EXERCISE TEXT >>
I'm trying to multiprocess some existing code and I'm finding that the pickling/unpickling of data to the processes is too slow with a Pool. I think for my situation a Manager will suffer the same issues since it does the same pickling behind the scenes.
To solve the issue I'm trying to move to a shared memory array. For this to work, I need an array of strings. It seems that multiprocessing.Array supports a ctypes.c_char_p but I'm having difficulty extending this into an array of strings. Below is a few of the many things I've tried.
#!/usr/bin/python
import ctypes
import multiprocessing as mp
import multiprocessing.sharedctypes as mpsc
import numpy
# Tested possible solutions
ver = 1
if 1==ver:
strings = mpsc.RawArray(ctypes.c_char_p, (' '*10, ' '*10, ' '*10, ' '*10))
elif 2==ver:
tmp_strings = [mpsc.RawValue(ctypes.c_char_p, ' '*10) for i in xrange(4)]
strings = mpsc.RawArray(ctypes.c_char_p, tmp_strings)
elif 3==ver:
strings = []
for i in xrange(4):
strings.append( mpsc.RawValue(ctypes.c_char_p, 10) )
def worker(args):
snum, lenarg = args
string = '%s' % snum
string *= lenarg
strings[snum] = string
return string
# Main progam
data = [(i, numpy.random.randint(1,10)) for i in xrange(3)]
print 'Testing version ', ver
print
print 'Single process'
for x in map(worker, data):
print '%10s : %s' % (x, list(strings))
print
print 'Multi-process'
pool = mp.Pool(3)

WHAT THIS EXERCISE ASKS >>
A: For each statement, say whether it agrees with the forum post, answering yes or no and quoting the deciding words: (i) The writer expects a Manager to avoid the pickling slowdown. (ii) multiprocessing.Array appears to support ctypes.c_char_p. (iii) The writer needs an array of strings.
B: Rewrite the records from their first line through the line containing "Exzel­lenz­netz­werks ver­eint. Groß­pro­jek­te, an", replacing "NEPS" with "NEPS-Studie" and keeping everything else the same.

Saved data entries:
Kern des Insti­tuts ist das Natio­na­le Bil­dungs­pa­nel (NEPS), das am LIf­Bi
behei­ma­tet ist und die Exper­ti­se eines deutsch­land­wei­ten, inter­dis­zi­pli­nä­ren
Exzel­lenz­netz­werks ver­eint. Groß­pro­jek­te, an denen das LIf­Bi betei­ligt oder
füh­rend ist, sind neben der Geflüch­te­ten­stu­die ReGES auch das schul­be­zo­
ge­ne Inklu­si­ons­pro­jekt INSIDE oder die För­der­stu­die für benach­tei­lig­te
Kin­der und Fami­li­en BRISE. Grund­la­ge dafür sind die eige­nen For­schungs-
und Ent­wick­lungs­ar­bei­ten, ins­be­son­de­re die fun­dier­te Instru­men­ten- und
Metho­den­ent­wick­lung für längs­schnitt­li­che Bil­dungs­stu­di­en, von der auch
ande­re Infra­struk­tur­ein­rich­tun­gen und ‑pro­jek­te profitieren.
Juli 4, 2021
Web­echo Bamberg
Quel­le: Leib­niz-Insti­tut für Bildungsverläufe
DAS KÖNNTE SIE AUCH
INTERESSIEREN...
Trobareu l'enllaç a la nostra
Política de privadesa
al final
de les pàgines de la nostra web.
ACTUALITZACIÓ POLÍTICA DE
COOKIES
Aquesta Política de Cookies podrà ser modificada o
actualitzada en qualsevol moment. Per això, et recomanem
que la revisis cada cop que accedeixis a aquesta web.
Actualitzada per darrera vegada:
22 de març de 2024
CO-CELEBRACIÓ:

TASK-BY-TASK ANSWERS >>
A:
(i) No: "I think for my situation a Manager will suffer the same issues since it does the same pickling behind the scenes."
(ii) Yes: "It seems that multiprocessing.Array supports a ctypes.c_char_p"
(iii) Yes: "For this to work, I need an array of strings."

B:
Kern des Insti­tuts ist das Natio­na­le Bil­dungs­pa­nel (NEPS-Studie), das am LIf­Bi
behei­ma­tet ist und die Exper­ti­se eines deutsch­land­wei­ten, inter­dis­zi­pli­nä­ren
Exzel­lenz­netz­werks ver­eint. Groß­pro­jek­te, an denen das LIf­Bi betei­ligt oder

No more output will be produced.